# ITE - IT&e Limited



## chefspop (15 December 2005)

Hi Guys,

I am kind of new to the board although have been reading posts for a while now.  Anyway I am wondering if anybody has ever looked at IT & E before?  It was around $0.40 about 18 months ago and has since slid down to about 0.095 which it has been at for a few months.  They did restructure around that time to be more software focused rather than service focused however they seem to have a decent pipeline of sales coming through now and have been working hard on expansion into Europe.  They had an announcement of a sale (subject to final contract) a couple of days ago which didn't really effect things at all.  

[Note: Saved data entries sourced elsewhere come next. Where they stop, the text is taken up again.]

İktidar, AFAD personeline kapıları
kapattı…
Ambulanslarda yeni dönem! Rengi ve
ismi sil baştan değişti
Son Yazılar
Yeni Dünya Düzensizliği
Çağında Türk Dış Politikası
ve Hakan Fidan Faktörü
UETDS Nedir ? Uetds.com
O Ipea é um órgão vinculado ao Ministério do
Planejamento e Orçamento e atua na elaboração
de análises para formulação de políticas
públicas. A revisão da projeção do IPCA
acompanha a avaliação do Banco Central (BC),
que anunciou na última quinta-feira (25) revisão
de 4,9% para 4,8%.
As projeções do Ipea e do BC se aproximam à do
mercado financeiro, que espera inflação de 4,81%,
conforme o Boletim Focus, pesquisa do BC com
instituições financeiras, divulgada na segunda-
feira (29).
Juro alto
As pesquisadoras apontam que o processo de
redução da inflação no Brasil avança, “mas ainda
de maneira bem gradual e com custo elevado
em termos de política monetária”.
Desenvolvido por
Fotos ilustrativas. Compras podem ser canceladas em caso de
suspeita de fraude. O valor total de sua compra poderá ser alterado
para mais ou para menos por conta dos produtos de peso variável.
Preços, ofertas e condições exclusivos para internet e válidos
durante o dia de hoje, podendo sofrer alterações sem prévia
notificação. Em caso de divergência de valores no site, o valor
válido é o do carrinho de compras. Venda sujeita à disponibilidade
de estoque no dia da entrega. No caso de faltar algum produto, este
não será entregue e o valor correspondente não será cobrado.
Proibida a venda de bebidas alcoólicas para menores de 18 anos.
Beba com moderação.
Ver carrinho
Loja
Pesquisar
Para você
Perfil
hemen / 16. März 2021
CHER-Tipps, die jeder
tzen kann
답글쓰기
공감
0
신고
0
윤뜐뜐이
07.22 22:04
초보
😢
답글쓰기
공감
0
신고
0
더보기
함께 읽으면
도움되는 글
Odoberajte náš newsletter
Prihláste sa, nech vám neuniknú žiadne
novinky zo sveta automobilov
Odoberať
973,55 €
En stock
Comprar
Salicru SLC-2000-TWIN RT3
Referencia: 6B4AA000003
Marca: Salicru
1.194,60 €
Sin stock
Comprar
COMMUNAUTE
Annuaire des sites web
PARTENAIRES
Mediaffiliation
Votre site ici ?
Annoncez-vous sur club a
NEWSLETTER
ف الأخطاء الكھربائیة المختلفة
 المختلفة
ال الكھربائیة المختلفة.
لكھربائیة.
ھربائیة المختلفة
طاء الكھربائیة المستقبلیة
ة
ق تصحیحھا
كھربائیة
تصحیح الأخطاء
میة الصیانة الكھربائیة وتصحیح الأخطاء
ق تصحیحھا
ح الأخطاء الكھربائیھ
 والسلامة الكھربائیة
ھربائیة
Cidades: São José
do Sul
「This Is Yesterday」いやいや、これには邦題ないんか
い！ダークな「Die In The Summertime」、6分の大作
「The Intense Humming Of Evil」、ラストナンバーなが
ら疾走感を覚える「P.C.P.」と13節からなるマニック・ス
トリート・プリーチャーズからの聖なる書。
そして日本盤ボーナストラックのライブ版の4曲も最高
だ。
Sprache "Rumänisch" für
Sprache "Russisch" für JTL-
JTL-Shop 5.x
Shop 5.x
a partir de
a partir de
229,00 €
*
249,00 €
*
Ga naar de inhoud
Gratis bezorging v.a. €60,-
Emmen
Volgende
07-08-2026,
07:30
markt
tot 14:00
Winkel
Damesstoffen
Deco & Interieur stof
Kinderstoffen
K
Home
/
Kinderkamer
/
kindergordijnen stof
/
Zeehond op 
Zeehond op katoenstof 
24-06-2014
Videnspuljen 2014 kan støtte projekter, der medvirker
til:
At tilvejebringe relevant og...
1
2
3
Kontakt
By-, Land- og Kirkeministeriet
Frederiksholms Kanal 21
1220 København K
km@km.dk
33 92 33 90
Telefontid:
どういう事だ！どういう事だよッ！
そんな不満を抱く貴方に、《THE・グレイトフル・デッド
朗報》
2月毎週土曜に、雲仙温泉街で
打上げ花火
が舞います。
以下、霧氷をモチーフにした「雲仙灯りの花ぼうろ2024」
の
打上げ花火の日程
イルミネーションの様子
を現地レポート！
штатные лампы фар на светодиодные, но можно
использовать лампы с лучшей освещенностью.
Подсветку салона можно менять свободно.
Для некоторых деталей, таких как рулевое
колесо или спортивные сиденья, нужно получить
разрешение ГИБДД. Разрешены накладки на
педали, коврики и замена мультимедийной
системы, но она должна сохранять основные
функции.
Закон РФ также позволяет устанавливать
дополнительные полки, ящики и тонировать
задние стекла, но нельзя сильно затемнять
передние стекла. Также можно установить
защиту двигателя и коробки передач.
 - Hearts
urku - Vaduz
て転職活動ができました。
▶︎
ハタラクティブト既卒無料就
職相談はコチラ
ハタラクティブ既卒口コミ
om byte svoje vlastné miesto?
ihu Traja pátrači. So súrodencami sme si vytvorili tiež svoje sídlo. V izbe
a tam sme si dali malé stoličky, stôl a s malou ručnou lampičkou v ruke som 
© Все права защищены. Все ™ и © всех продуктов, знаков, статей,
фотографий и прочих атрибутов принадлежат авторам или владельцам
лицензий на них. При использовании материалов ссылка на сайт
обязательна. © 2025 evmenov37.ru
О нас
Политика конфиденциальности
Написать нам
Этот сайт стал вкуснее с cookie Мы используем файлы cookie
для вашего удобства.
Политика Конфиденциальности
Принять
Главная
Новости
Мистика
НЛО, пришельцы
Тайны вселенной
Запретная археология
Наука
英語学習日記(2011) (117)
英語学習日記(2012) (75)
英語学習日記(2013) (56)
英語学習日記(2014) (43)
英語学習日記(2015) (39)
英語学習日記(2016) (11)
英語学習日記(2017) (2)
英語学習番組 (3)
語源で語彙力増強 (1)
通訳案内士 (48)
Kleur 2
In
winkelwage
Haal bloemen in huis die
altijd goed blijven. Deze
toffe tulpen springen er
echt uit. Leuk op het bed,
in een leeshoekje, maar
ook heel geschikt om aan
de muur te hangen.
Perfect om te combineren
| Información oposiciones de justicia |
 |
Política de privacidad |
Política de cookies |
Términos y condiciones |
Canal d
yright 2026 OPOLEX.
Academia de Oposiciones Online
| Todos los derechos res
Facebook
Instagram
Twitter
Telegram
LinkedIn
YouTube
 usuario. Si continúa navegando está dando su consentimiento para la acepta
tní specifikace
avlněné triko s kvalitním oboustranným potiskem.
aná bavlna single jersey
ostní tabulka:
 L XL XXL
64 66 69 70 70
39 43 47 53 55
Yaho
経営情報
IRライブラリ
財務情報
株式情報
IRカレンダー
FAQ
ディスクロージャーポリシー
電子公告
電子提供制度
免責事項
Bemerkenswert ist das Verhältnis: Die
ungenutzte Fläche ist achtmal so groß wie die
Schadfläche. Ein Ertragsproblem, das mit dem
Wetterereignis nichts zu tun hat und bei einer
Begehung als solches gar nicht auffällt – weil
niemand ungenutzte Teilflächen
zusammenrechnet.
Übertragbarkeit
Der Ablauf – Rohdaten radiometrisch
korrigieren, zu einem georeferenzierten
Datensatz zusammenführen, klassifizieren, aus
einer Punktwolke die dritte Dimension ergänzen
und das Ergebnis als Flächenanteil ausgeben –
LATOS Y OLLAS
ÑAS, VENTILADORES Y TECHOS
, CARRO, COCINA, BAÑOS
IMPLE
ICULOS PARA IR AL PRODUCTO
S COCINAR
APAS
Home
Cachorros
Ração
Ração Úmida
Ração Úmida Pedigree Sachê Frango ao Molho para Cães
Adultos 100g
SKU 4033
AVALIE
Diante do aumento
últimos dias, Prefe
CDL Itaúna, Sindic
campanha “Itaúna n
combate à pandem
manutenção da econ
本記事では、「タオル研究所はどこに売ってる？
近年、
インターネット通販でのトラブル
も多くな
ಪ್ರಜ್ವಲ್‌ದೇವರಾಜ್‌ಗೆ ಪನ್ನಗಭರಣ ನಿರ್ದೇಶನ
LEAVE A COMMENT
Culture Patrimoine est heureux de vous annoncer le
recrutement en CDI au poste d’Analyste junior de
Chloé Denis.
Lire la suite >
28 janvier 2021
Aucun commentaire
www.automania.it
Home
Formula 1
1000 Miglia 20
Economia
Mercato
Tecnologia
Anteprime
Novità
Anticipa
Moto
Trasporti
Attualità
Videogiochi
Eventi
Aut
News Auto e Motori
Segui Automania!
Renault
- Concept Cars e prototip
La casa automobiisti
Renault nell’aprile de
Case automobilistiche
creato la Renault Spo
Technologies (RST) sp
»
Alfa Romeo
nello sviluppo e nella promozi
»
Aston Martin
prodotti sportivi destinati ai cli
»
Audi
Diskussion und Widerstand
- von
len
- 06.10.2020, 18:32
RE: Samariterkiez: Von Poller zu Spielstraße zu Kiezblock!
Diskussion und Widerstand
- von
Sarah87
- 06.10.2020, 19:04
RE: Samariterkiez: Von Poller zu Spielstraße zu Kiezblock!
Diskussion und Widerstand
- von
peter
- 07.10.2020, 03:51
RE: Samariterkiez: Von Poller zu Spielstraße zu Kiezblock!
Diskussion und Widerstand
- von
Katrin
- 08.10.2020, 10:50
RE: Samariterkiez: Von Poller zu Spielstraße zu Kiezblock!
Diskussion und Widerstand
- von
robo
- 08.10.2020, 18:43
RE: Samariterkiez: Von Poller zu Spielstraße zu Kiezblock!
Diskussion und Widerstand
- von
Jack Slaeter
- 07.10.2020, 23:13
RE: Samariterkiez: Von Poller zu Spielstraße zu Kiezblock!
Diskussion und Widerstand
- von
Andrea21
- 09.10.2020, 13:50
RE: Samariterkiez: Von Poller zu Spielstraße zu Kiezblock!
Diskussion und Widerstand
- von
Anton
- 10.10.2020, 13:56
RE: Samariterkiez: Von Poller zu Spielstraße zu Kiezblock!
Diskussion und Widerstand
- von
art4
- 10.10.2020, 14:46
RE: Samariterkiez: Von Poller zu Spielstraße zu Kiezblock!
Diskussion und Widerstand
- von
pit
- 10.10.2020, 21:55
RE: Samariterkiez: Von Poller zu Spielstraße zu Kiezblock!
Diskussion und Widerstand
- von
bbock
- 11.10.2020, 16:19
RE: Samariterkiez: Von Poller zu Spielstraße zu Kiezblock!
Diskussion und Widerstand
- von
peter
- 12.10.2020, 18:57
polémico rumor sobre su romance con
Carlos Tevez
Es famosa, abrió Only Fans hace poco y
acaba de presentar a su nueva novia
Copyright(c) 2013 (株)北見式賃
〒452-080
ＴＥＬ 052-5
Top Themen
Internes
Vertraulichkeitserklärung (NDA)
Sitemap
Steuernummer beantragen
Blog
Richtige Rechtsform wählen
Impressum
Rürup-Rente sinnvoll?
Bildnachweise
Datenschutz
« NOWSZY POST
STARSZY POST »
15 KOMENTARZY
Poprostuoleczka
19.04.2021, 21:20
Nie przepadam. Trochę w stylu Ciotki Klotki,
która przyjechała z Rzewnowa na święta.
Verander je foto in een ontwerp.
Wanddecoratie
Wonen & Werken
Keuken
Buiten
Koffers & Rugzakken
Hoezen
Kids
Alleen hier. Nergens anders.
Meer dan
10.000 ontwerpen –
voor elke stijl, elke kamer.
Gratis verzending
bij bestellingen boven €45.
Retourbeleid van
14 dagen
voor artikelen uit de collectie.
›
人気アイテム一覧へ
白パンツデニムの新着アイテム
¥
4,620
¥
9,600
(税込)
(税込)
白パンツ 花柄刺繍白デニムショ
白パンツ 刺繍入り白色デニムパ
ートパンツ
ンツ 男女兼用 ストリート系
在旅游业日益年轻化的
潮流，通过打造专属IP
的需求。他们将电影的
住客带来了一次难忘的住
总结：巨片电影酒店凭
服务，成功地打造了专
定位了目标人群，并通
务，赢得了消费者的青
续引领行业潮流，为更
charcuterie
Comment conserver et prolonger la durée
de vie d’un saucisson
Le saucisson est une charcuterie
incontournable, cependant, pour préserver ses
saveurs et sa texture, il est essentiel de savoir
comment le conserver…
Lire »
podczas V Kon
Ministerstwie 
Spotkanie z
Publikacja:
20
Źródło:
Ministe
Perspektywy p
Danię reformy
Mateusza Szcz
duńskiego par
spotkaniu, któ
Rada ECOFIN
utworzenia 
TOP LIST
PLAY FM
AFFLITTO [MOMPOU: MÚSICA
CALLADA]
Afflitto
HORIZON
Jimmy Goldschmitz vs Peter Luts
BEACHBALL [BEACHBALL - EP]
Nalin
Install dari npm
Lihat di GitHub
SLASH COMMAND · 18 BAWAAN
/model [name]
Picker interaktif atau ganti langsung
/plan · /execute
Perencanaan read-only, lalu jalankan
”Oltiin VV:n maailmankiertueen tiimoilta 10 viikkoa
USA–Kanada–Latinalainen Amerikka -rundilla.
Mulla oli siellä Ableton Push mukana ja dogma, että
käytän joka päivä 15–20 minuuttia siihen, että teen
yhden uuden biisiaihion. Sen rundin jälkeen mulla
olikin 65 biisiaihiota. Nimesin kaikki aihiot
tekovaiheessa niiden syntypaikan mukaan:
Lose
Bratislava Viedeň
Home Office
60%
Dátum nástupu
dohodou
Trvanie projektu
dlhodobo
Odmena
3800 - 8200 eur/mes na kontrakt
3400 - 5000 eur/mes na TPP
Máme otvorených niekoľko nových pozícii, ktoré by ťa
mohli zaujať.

Anyway just wanting to know if anybody has ever looked at this stock?

Thanks


----------



## Lachlan6 (15 December 2005)

*Re: ITE*

Just looked at this stock on a weekly graph. It really looked like a classic turn around story in late 2003 with a break through the accumulation phase. Looked very promising until the peak of 41c then formed a descending wedge pattern with support finally broken in April this year. Hard to say what may happen now. One positive is the OBV. It may keep falling to its crucial support at around 4c or it may even turn back around and if so needs to break resistance at 20c. Personally this one i would rather be watching from the sidelines and may even get into it if the situation is right (break above 20c).


----------



## djones (30 October 2006)

*Re: ITE - IT & e Limited*

This seems to be the most talked about stock on sharetrader at the moment, some very good prospects for the future!! Check out the info here:
http://www.sharetrader.co.nz/topic.asp?TOPIC_ID=23637&whichpage=1


----------



## djones (30 October 2006)

*Re: ITE - IT & e Limited*

Heavy trading today of almost half a million shares in the first two hours. This stocks really going to take off!


----------